Improper attempts at disposal of municipal solid waste through the years has aggravated the problem of contamination of the ground, of the air and most seriously the ground water in and around unlined existing landfills. This pollution includes contaminants that are known causes of cancer. In many communities this contamination has resulted in the condemnation of a community's drinking water source. Other communities now utilizing massburn incineration as their principal means of refuse disposal have been cited by the EPA for harmful emissions containing cancer-causing dioxions and furions. Fallout from contaminated hazardous incinerator ash (containing hazardous household wastes, metals, plastics and glass) has also been cited as a danger to community health.
It has also been proven by the Federal government that this fallout is also evident many miles down wind from the massburn incinerator emitting invisible toxic fumes (acid rain or incinerator fallout). The safe operation of massburn incinerators is also dependent upon an auxiliary fuel (principally natural gas) to burn fumes generated by burning unprocessed solid waste. This causes a dangerous air pollution climactic change that scientists attribute to a problem known as a "warming trend of the ozone layer".

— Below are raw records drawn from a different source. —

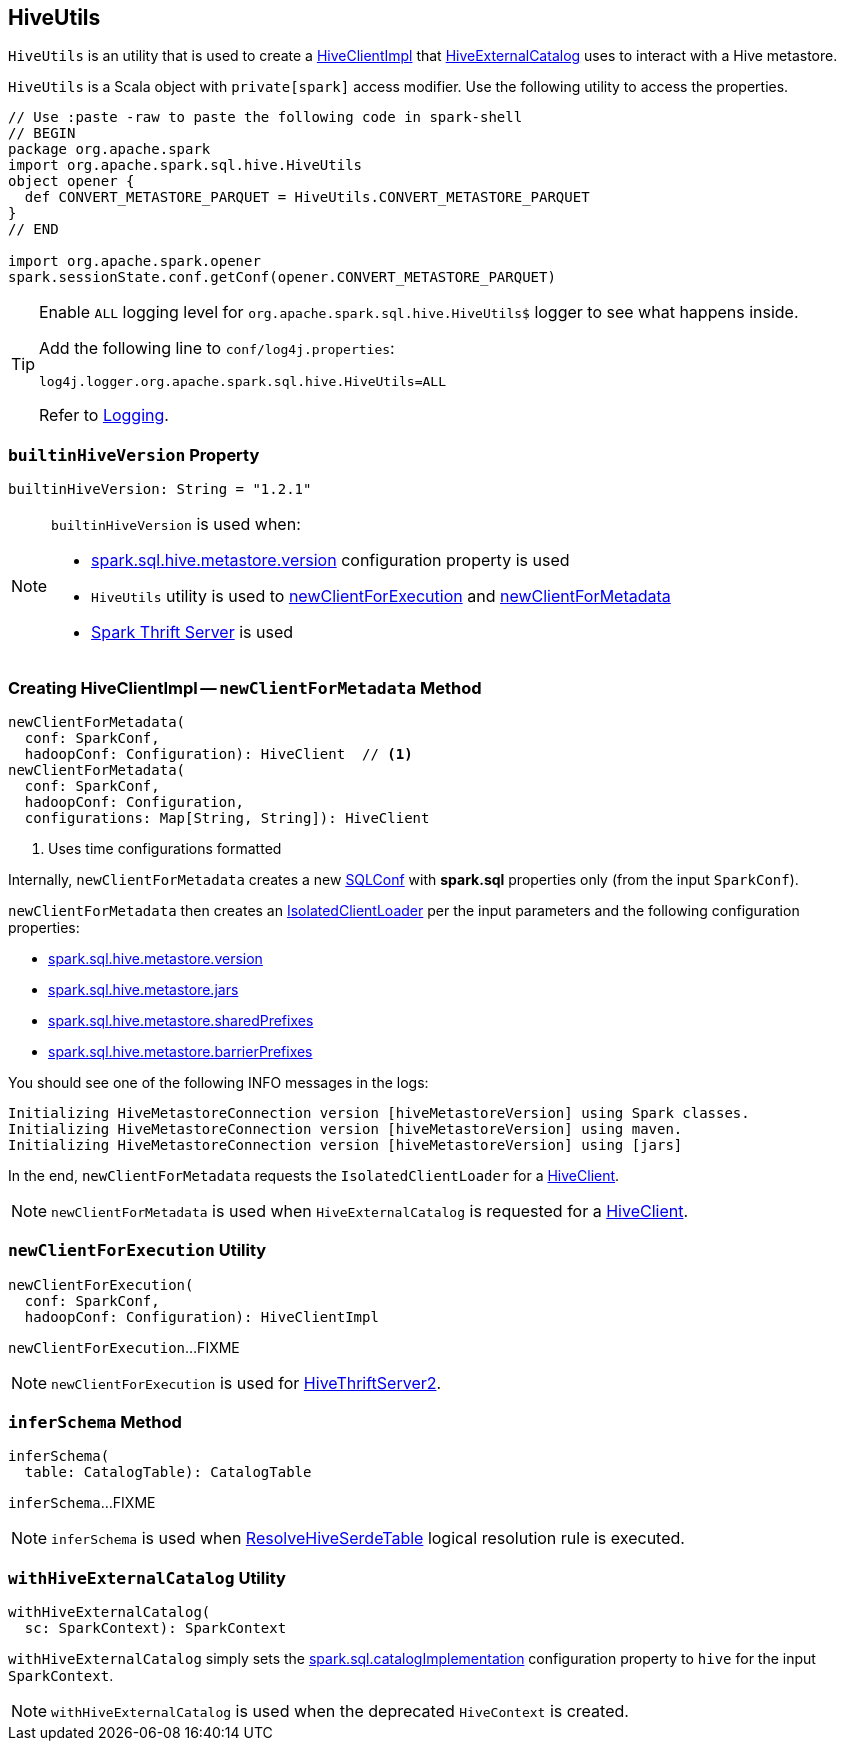 == [[HiveUtils]] HiveUtils

`HiveUtils` is an utility that is used to create a <<newClientForMetadata, HiveClientImpl>> that link:HiveExternalCatalog.adoc#client[HiveExternalCatalog] uses to interact with a Hive metastore.

`HiveUtils` is a Scala object with `private[spark]` access modifier. Use the following utility to access the properties.

[source, scala]
----
// Use :paste -raw to paste the following code in spark-shell
// BEGIN
package org.apache.spark
import org.apache.spark.sql.hive.HiveUtils
object opener {
  def CONVERT_METASTORE_PARQUET = HiveUtils.CONVERT_METASTORE_PARQUET
}
// END

import org.apache.spark.opener
spark.sessionState.conf.getConf(opener.CONVERT_METASTORE_PARQUET)
----

[[logging]]
[TIP]
====
Enable `ALL` logging level for `org.apache.spark.sql.hive.HiveUtils$` logger to see what happens inside.

Add the following line to `conf/log4j.properties`:

```
log4j.logger.org.apache.spark.sql.hive.HiveUtils=ALL
```

Refer to link:../spark-logging.adoc[Logging].
====

=== [[builtinHiveVersion]] `builtinHiveVersion` Property

[source, scala]
----
builtinHiveVersion: String = "1.2.1"
----

[NOTE]
====
`builtinHiveVersion` is used when:

* link:configuration-properties.adoc#spark.sql.hive.metastore.version[spark.sql.hive.metastore.version] configuration property is used

* `HiveUtils` utility is used to <<newClientForExecution, newClientForExecution>> and <<newClientForMetadata, newClientForMetadata>>

* link:spark-sql-thrift-server.adoc[Spark Thrift Server] is used
====

=== [[newClientForMetadata]] Creating HiveClientImpl -- `newClientForMetadata` Method

[source, scala]
----
newClientForMetadata(
  conf: SparkConf,
  hadoopConf: Configuration): HiveClient  // <1>
newClientForMetadata(
  conf: SparkConf,
  hadoopConf: Configuration,
  configurations: Map[String, String]): HiveClient
----
<1> Uses time configurations formatted

Internally, `newClientForMetadata` creates a new link:../spark-sql-SQLConf.adoc[SQLConf] with *spark.sql* properties only (from the input `SparkConf`).

`newClientForMetadata` then creates an link:IsolatedClientLoader.adoc[IsolatedClientLoader] per the input parameters and the following configuration properties:

* link:configuration-properties.adoc#spark.sql.hive.metastore.version[spark.sql.hive.metastore.version]

* link:configuration-properties.adoc#spark.sql.hive.metastore.jars[spark.sql.hive.metastore.jars]

* link:configuration-properties.adoc#spark.sql.hive.metastore.sharedPrefixes[spark.sql.hive.metastore.sharedPrefixes]

* link:configuration-properties.adoc#spark.sql.hive.metastore.barrierPrefixes[spark.sql.hive.metastore.barrierPrefixes]

You should see one of the following INFO messages in the logs:

```
Initializing HiveMetastoreConnection version [hiveMetastoreVersion] using Spark classes.
Initializing HiveMetastoreConnection version [hiveMetastoreVersion] using maven.
Initializing HiveMetastoreConnection version [hiveMetastoreVersion] using [jars]
```

In the end, `newClientForMetadata` requests the `IsolatedClientLoader` for a link:IsolatedClientLoader.adoc#createClient[HiveClient].

NOTE: `newClientForMetadata` is used when `HiveExternalCatalog` is requested for a link:HiveExternalCatalog.adoc#client[HiveClient].

=== [[newClientForExecution]] `newClientForExecution` Utility

[source, scala]
----
newClientForExecution(
  conf: SparkConf,
  hadoopConf: Configuration): HiveClientImpl
----

`newClientForExecution`...FIXME

NOTE: `newClientForExecution` is used for link:../spark-sql-thrift-server.adoc[HiveThriftServer2].

=== [[inferSchema]] `inferSchema` Method

[source, scala]
----
inferSchema(
  table: CatalogTable): CatalogTable
----

`inferSchema`...FIXME

NOTE: `inferSchema` is used when link:ResolveHiveSerdeTable.adoc[ResolveHiveSerdeTable] logical resolution rule is executed.

=== [[withHiveExternalCatalog]] `withHiveExternalCatalog` Utility

[source, scala]
----
withHiveExternalCatalog(
  sc: SparkContext): SparkContext
----

`withHiveExternalCatalog` simply sets the link:../spark-sql-StaticSQLConf.adoc#spark.sql.catalogImplementation[spark.sql.catalogImplementation] configuration property to `hive` for the input `SparkContext`.

NOTE: `withHiveExternalCatalog` is used when the deprecated `HiveContext` is created.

Nationwide the trend in all communities has been to transport bulk unprocessed municipal solid waste to remote landfills or to a central disposal means. This inefficient transport of refuse has resulted in highway congestion and excessive exhaust pollution resulting in damage to vegetation along the route. It has also contributed significantly to the escalation of tax demands found necessary to support the runaway refuse disposal costs.